Not only did Levy’s life straddle the lives of Washington, Jefferson and Lincoln, but his incomparable naval career, as noted in the title, also straddled the Age of Sail and the Age of Steam in nautical history.

We learn from Litvag’s detailed account that Levy was born in Philadelphia in 1792, into a distinguished Sephardic Jewish family known for its patriotism. His parents, Michael and Rachel Phillips Levy, were from wealthy Jewish family backgrounds. 

From his earliest childhood years, Levy was drawn almost magnetically to the sea and seafaring. He ran away from home at 10 to become a cabin boy. Ten years later, he became a sailing master in the U.S. Navy, then a midshipman four years later.

Levy’s rise in rank continued at a fast pace throughout his career, interrupted only by his unruly temper. He was very open and proud of his Jewishness. When he was the target of anti-Semitic remarks or actions, he would often punch out the perpetrators, which resulted in naval discipline and ultimately six courts martial. 

He served during the War of 1812 aboard the Argus and later endured a term in the infamous British prison at Bartmoor. Although he had been commissioned a lieutenant in 1816 and a captain in 1844, he saw little active duty from 1827 to 1857 because of his disciplinary problems.

Levy could not be kept down despite his temper and was equally noted for his calm and cool demeanor in combat and during storms.
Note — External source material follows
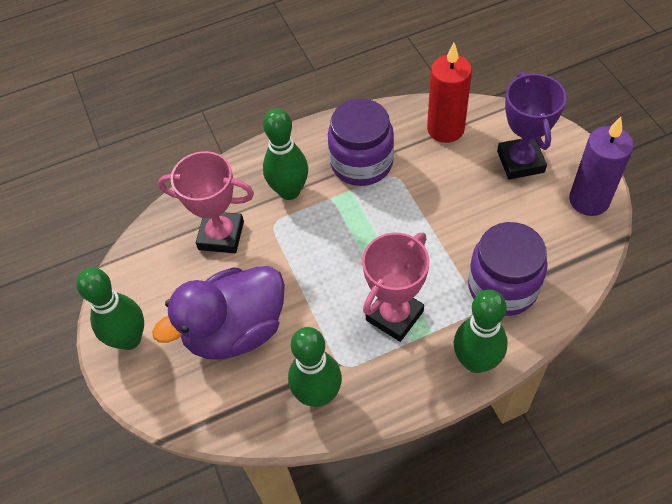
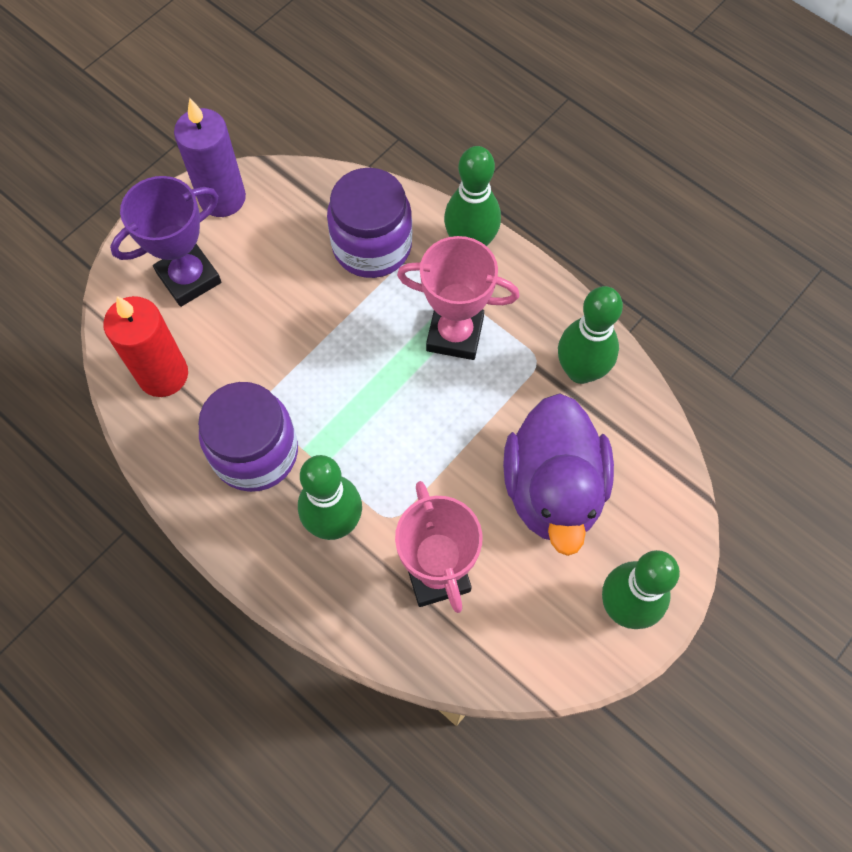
camera: 120 degrees left, 10 degrees up
(235, 330) = (553, 489): purple duck -> purple duck turned 60 degrees clockwise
In 1857, he was reinstated by a naval Court of Inquiry and ordered to the Mediterranean, where in 1859 he served for six months as commodore of the U.S. fleet.

Litvag mines the considerable detailed records from the transcripts of Levy’s six courts martial to fill in the gaps in his otherwise scant personal biography. Much of what is known about the facts of his life is in the records of the legal proceedings against him. Especially gripping is Litvag’s description of Levy’s legal fight against an 1855 order dropping him from the naval lists along with 200 fellow officers. Litvag’s account fully documents that Levy’s career had “suffered because of anti-Semitism.”

Not only did Levy strike back against anti-Semitism, he was very proud of his Jewish status and became an active member of Congregation Shearith Israel in New York. He was also a charter member of Washington Hebrew Congregation and supported other Jewish institutions.

Levy also made naval history by becoming a fierce opponent of flogging and other forms of corporal punishment. He banned the practice on ships and fleets under his command, which drew the ire of some of his fellow officers. Levy was foremost among Navy officers who backed an anti-flogging bill introduced by U.S. Sen. John Parker Hale of New Hampshire.  

Perhaps Levy’s most impressive accomplishment was not connected to his naval career. During his inactive career, Levy acquired and at great personal expense fully refurbished Thomas Jefferson’s estate at Monticello, which later became the summer home of Levy’s nephew, J. M. Levy, and the burial place of his   mother, Rachel Phillips Levy. Monticello, located outside of Charlottesville, Va., later was taken over by the Thomas Jefferson Foundation as a national historic site. 

Levy, during his 1855 trial as noted by Litvag, testified that his “parents were Israelites and I was nurtured in the faith of my ancestors.” He was given a traditional Jewish burial in the Cypress Hill Cemetery of Congregation Shearith Israel in Brooklyn, N.Y.

Levy was certainly one of the most storied and colorful characters in American Jewish history and this book offers contemporary readers access to a fascinating account of Levy’s life. 

The novel is a  testament to Litvag’s research and writing, but also the determination of family and friends, most notably his widow, Ilene Gallop Litvag, to get the book edited and published. The book’s 672 pages derived from a manuscript of more than 1,000 pages that Litvag completed shortly before his death in 2005. That task was completed splendidly by the book’s editor, Bonny V. Fetterman.